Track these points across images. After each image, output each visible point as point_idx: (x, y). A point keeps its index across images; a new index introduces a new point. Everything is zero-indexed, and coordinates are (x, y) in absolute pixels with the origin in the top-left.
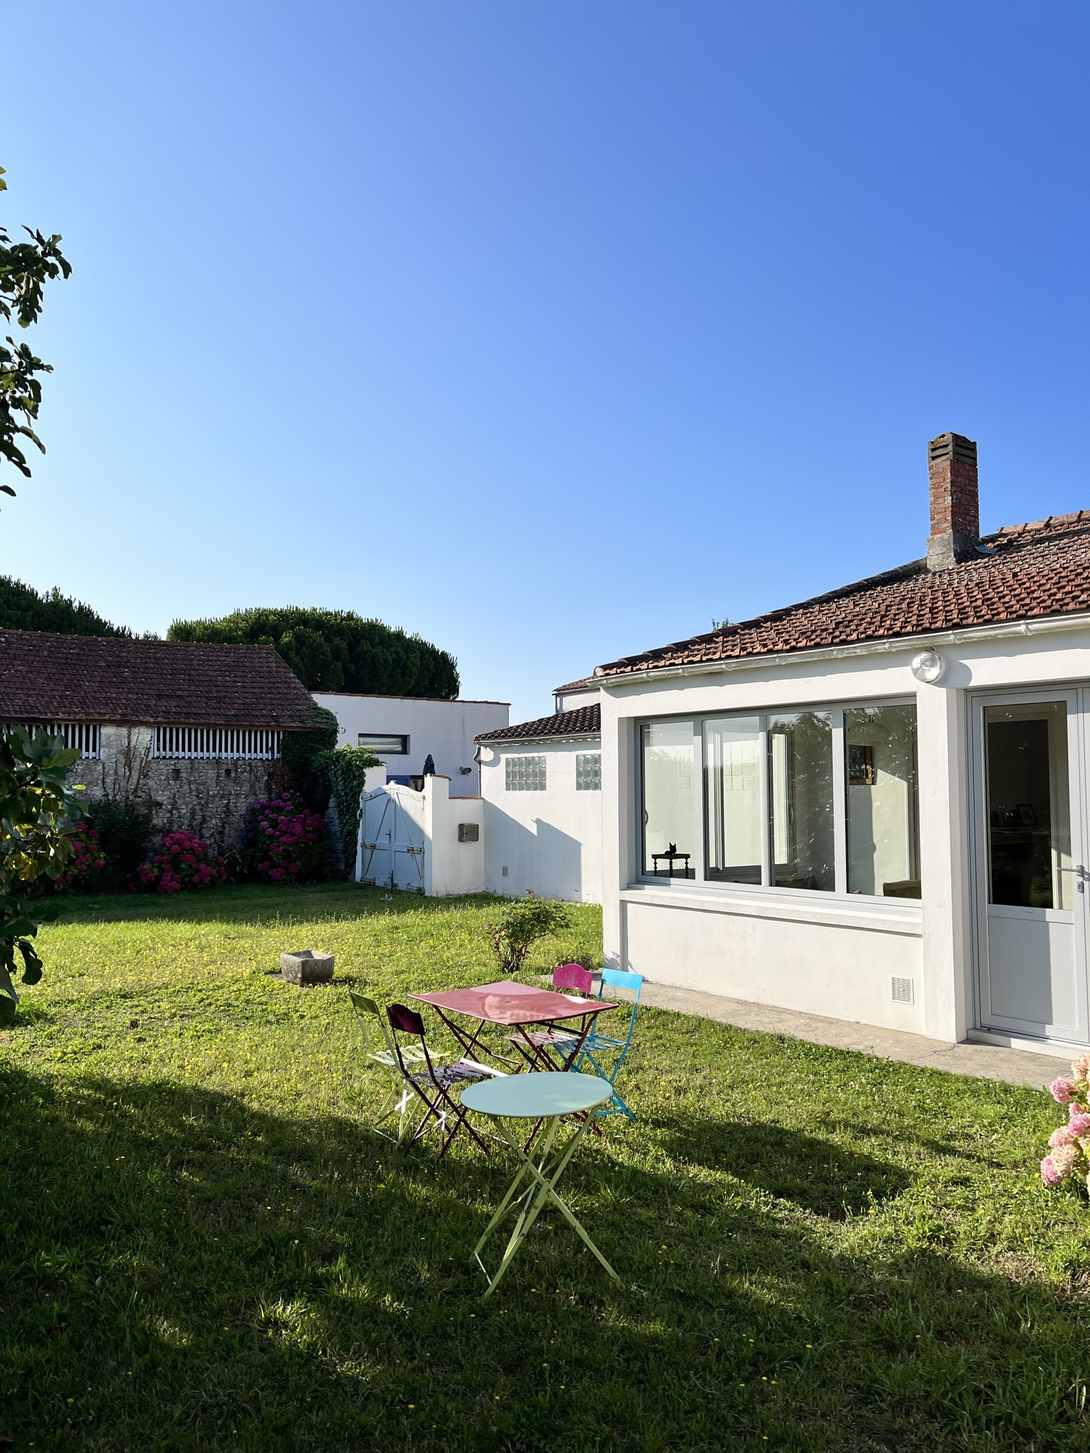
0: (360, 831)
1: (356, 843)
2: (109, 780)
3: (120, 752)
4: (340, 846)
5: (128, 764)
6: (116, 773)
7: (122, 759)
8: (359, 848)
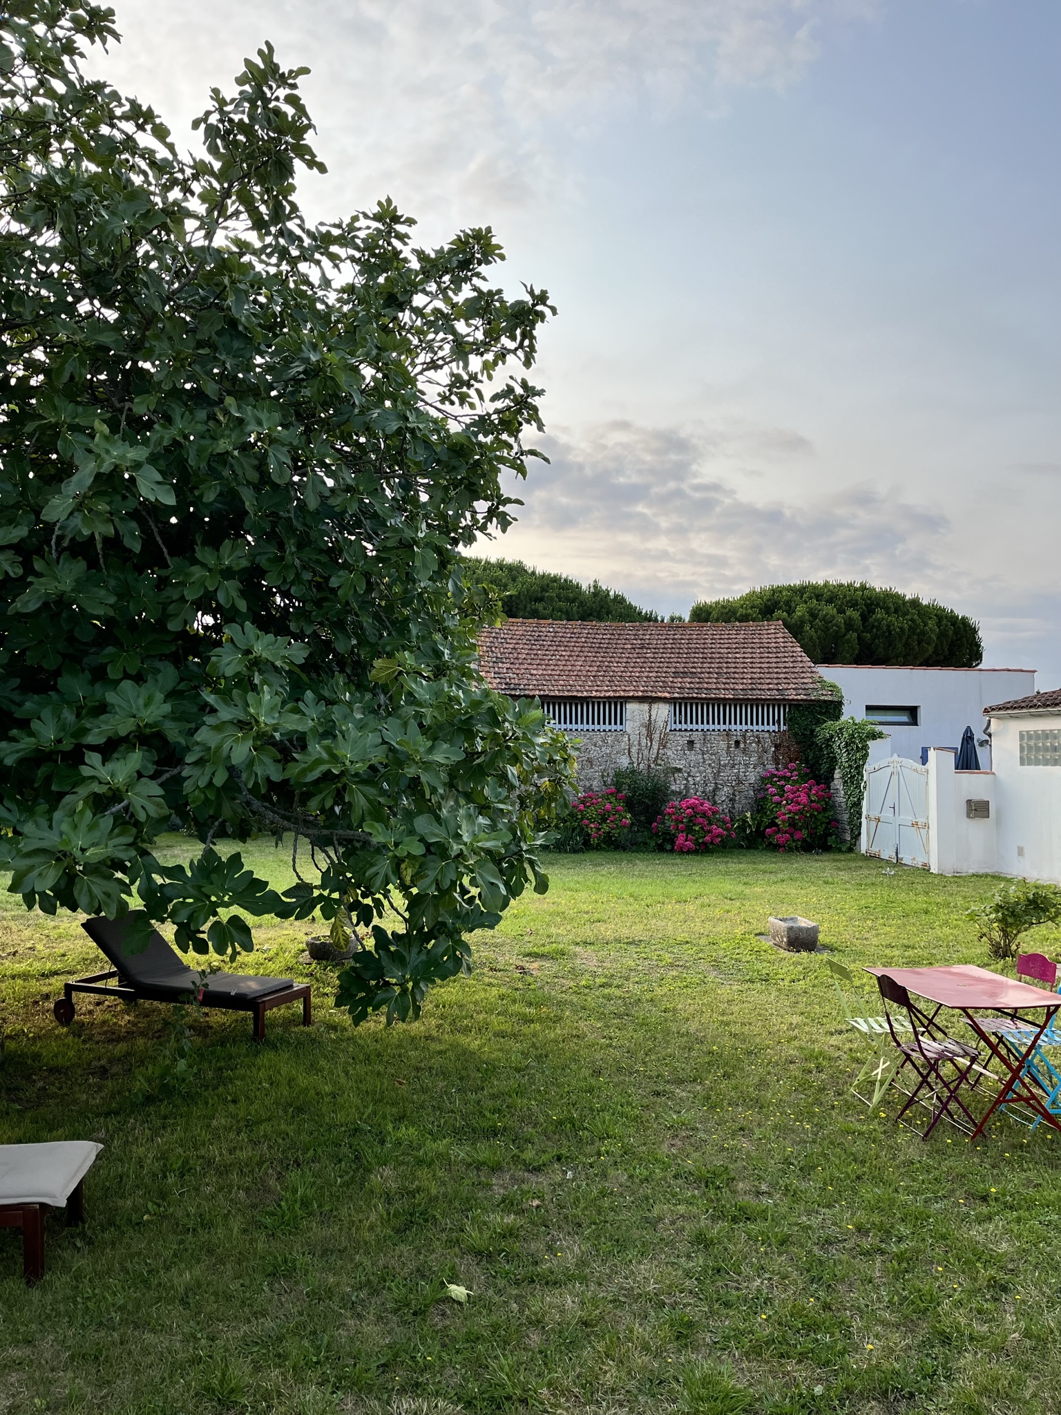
0: (864, 803)
1: (861, 815)
2: (634, 750)
3: (642, 725)
4: (846, 817)
5: (650, 736)
6: (639, 744)
7: (644, 731)
8: (863, 820)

++++

▶ _Task prompt_: Gather every line of the material above that contains the string "absolute". Case counts.

▶ _Output for this task_:
Track these points across images. After each image, output each visible point as point_idx: (x, y). A point keeps its index across images; a new index introduces a new point. Everything is zero-indexed, and coordinates are (x, y) in absolute pixels with the origin in the top-left.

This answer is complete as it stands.